- **WHAT TO DO**:
Copy the records that follow exactly as written, but not their pictures.

*** Opening GIVEN RECORDS ***

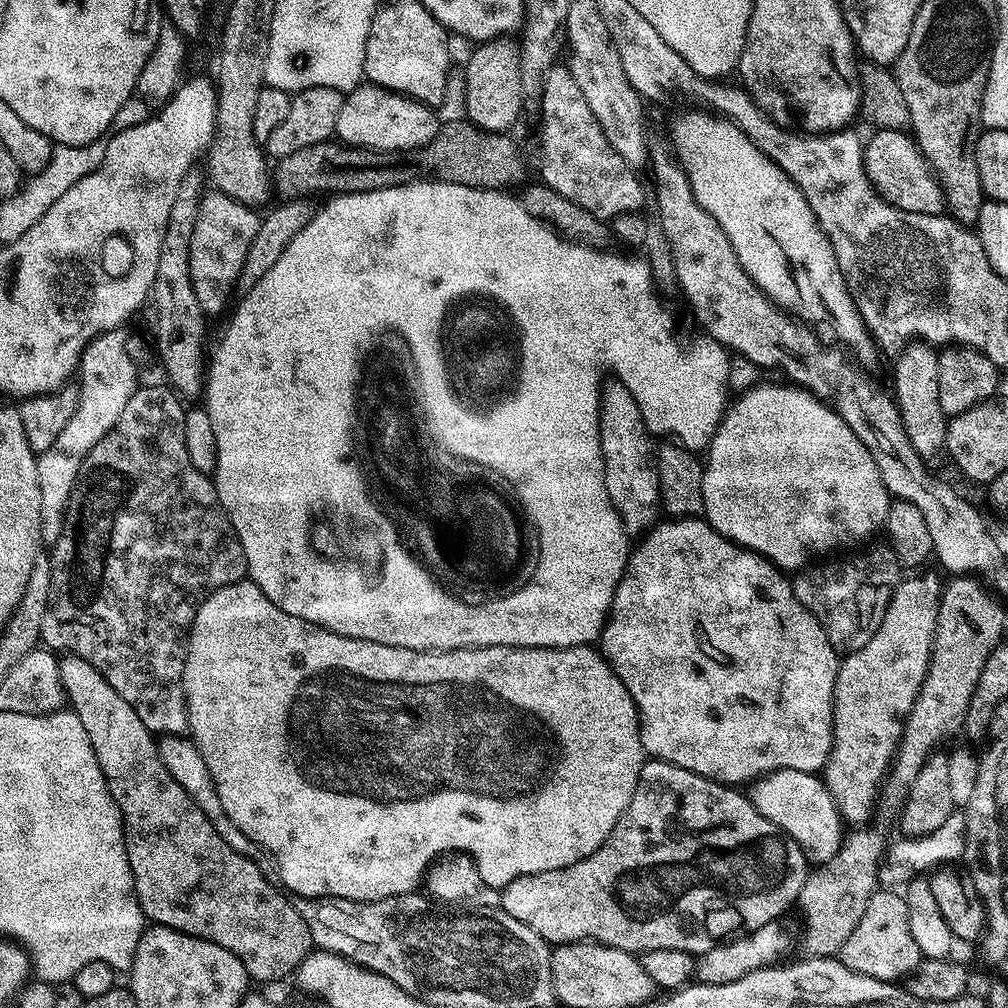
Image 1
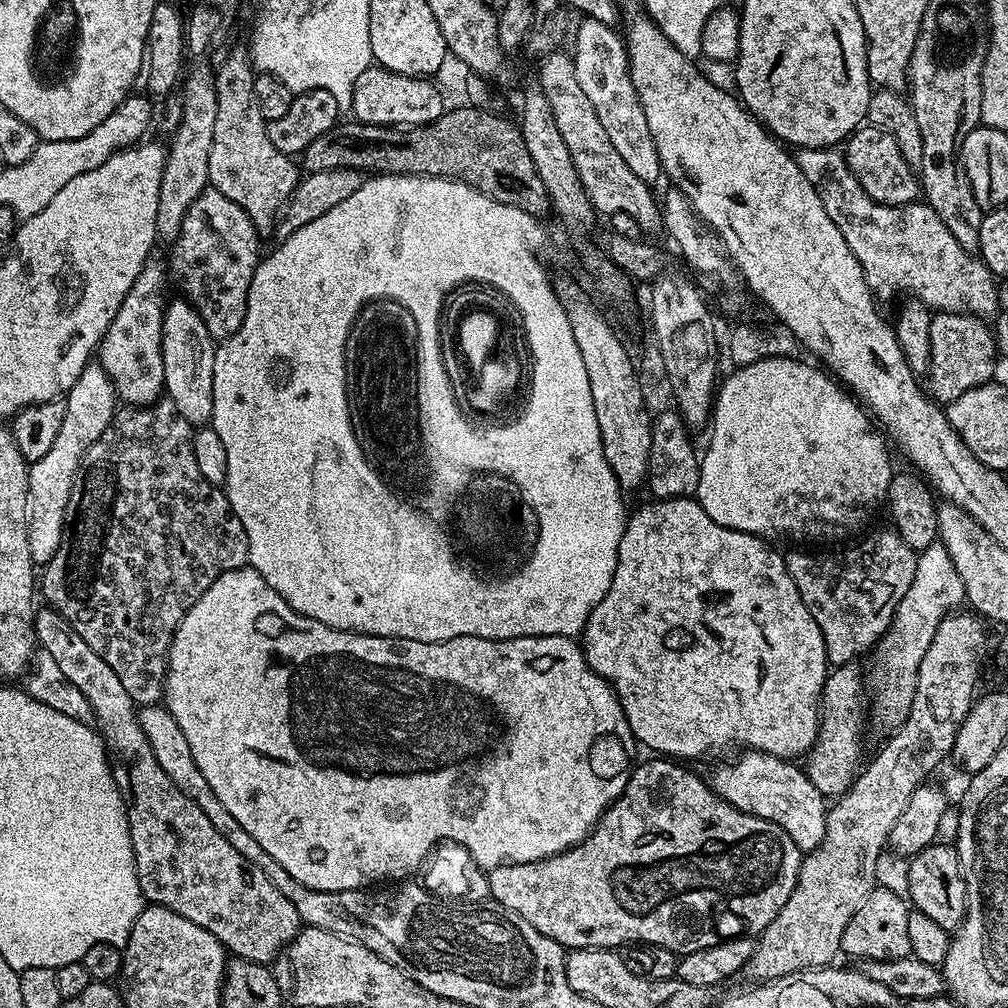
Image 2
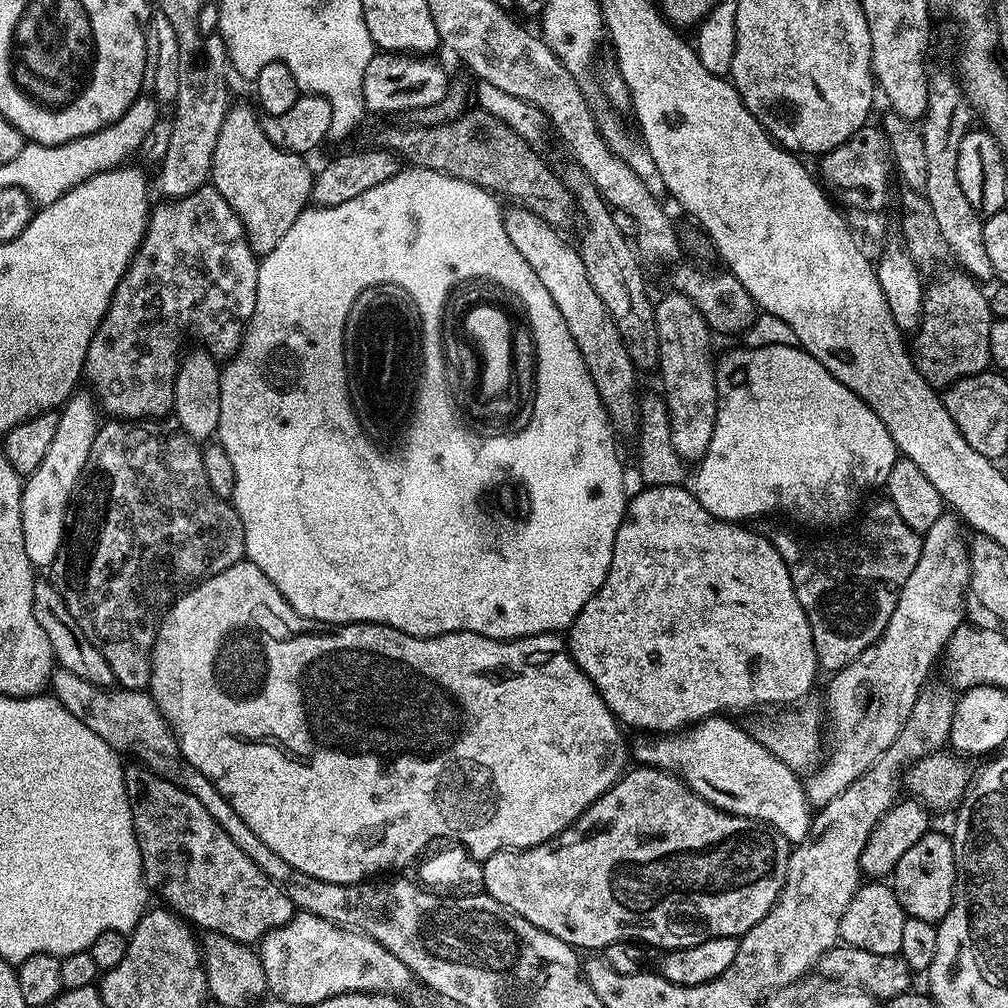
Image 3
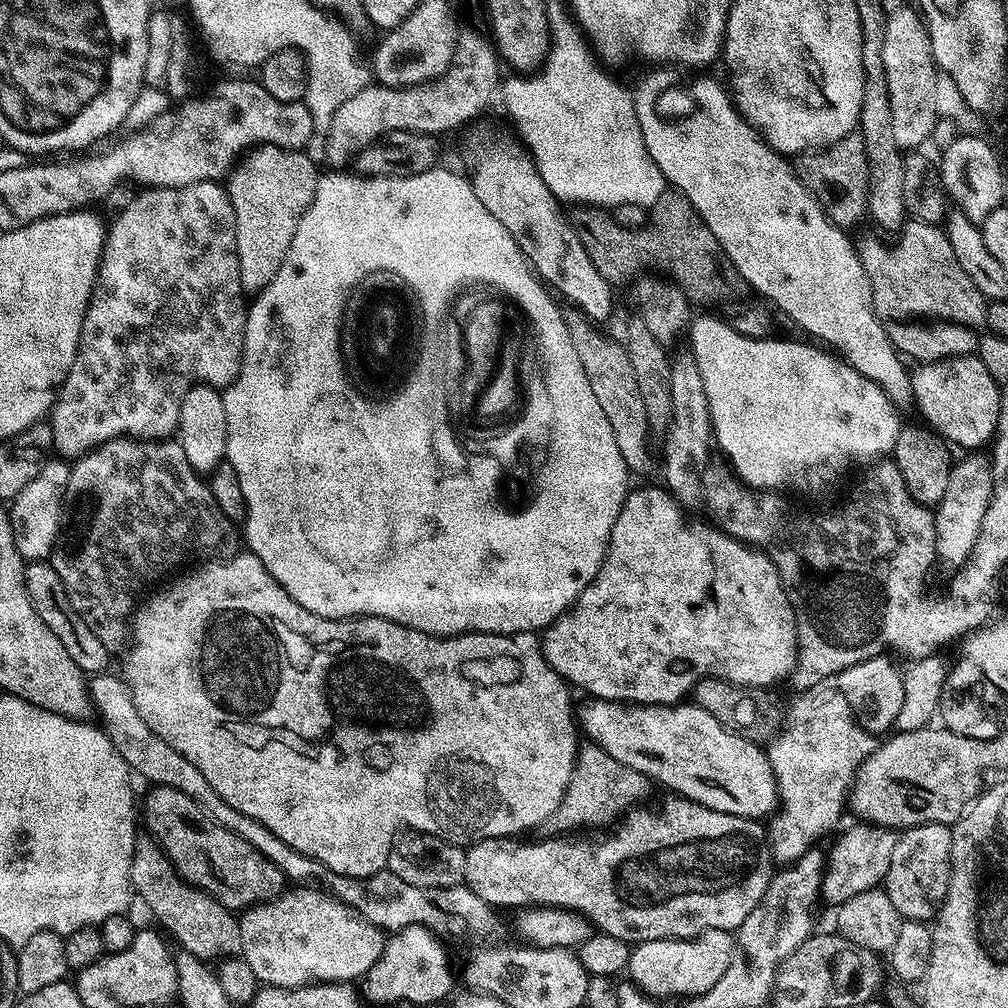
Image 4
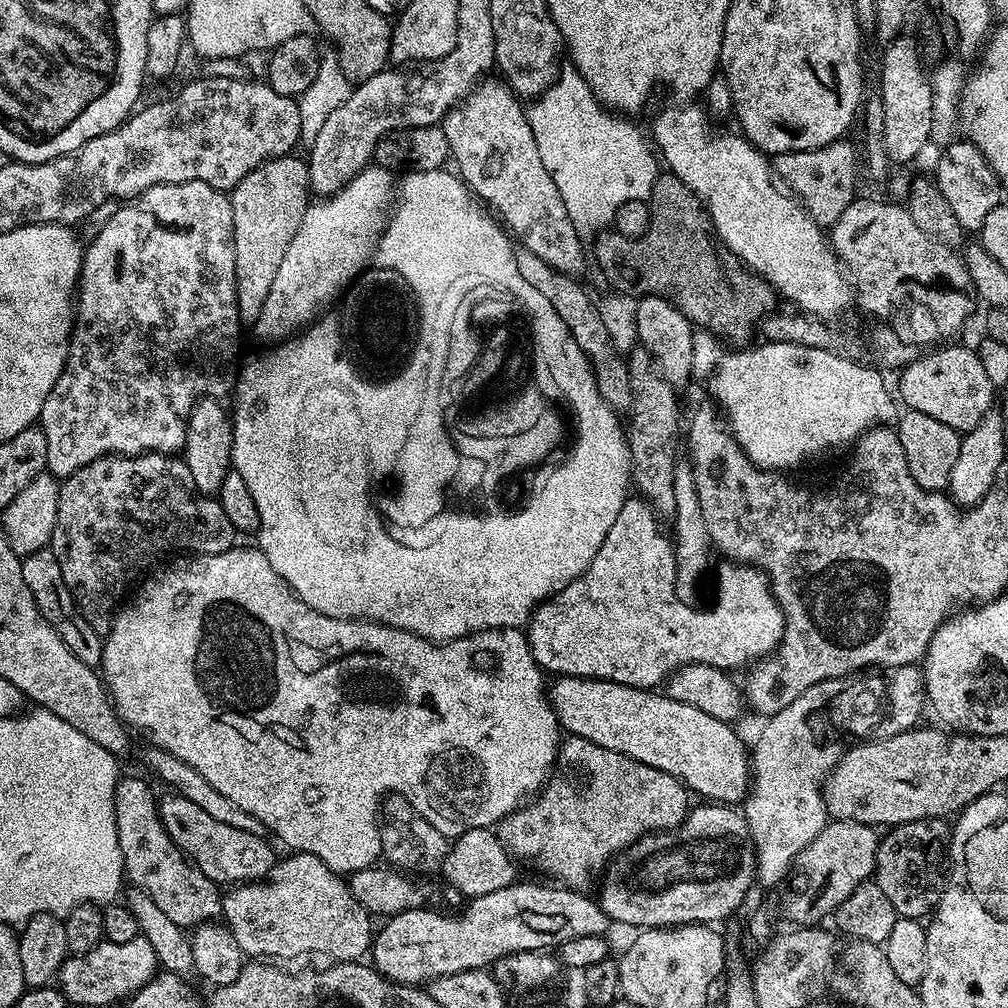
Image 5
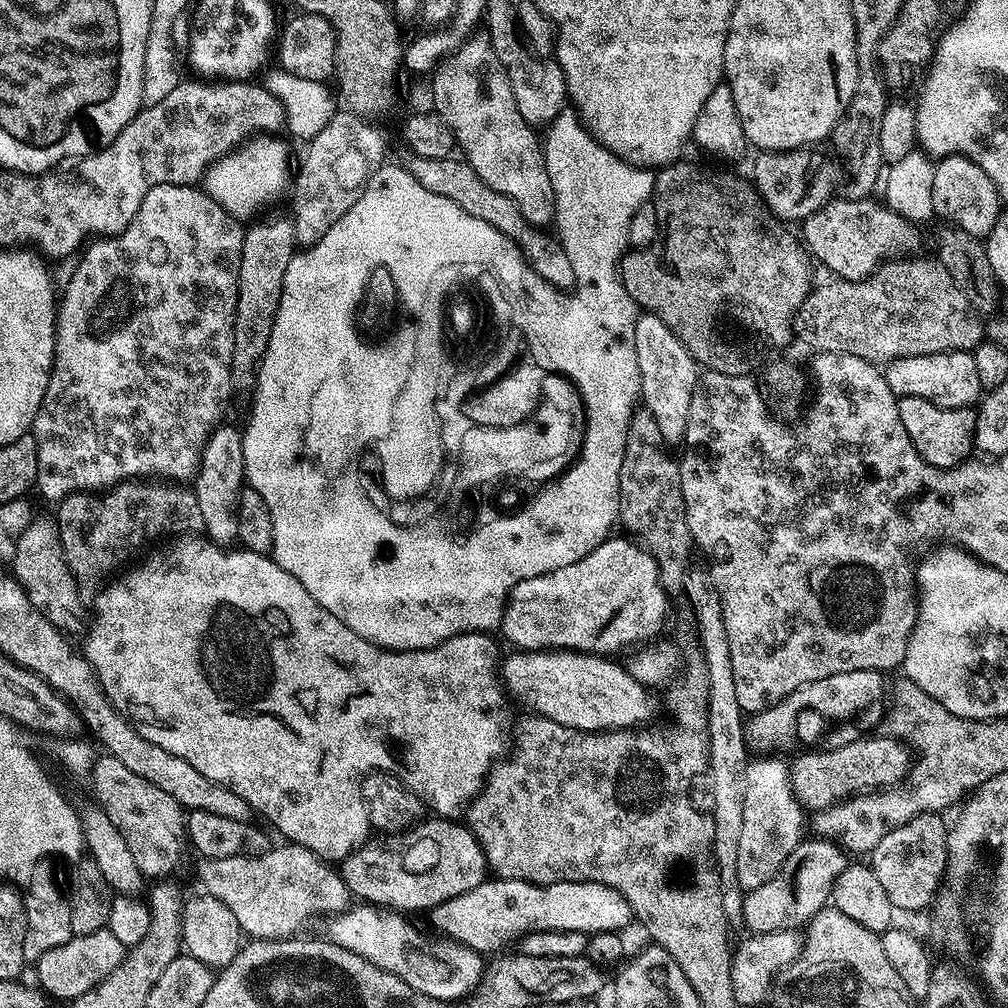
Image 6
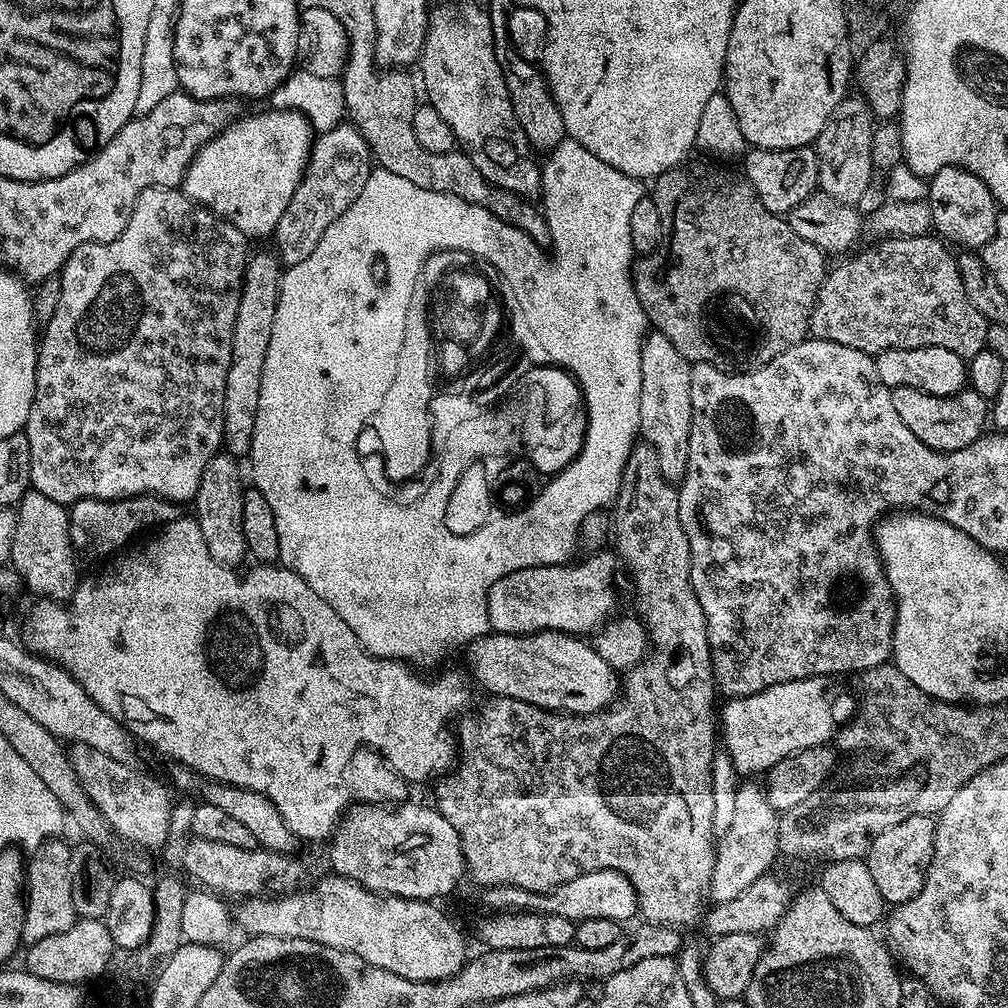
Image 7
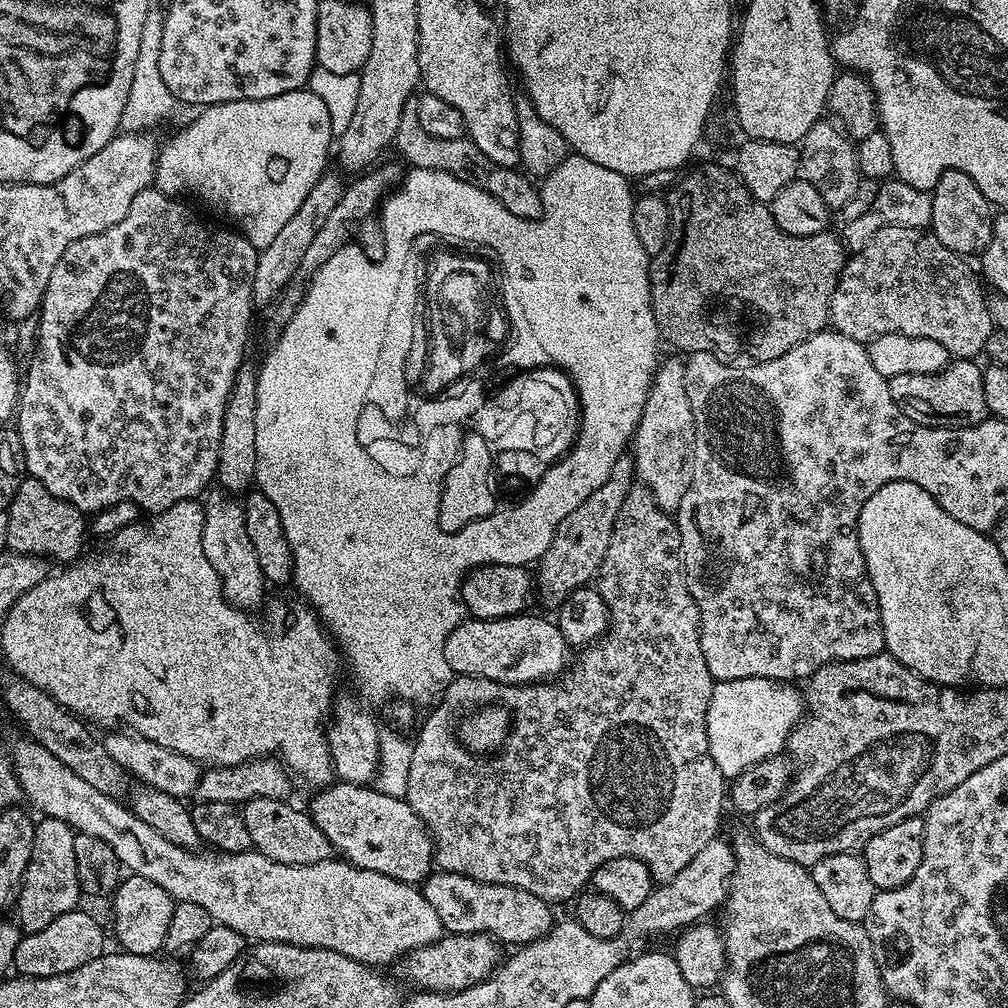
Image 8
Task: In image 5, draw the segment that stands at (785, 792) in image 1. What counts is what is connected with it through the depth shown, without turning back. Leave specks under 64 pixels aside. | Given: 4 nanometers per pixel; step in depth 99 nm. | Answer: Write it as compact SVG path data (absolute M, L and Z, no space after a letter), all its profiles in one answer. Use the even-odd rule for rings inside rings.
M561 676L550 684L550 699L560 727L565 733L592 740L606 750L634 758L640 764L654 766L666 774L676 776L689 793L705 796L708 802L736 806L749 795L752 779L750 752L736 737L735 727L724 724L710 714L702 714L698 706L690 706L646 688L631 688L609 680L591 680L581 676Z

*** Closing GIVEN RECORDS ***

- **WRITTEN SOLUTION**:
Image 1
Image 2
Image 3
Image 4
Image 5
Image 6
Image 7
Image 8
Task: In image 5, draw the segment that stands at (785, 792) in image 1. What counts is what is connected with it through the depth shown, without turning back. Leave specks under 64 pixels aside. | Given: 4 nanometers per pixel; step in depth 99 nm. | Answer: Write it as compact SVG path data (absolute M, L and Z, no space after a letter), all its profiles in one answer. Use the even-odd rule for rings inside rings.
M561 676L550 684L550 699L560 727L565 733L592 740L606 750L634 758L640 764L654 766L666 774L676 776L689 793L705 796L708 802L736 806L749 795L752 779L750 752L736 737L735 727L724 724L710 714L702 714L698 706L690 706L646 688L631 688L609 680L591 680L581 676Z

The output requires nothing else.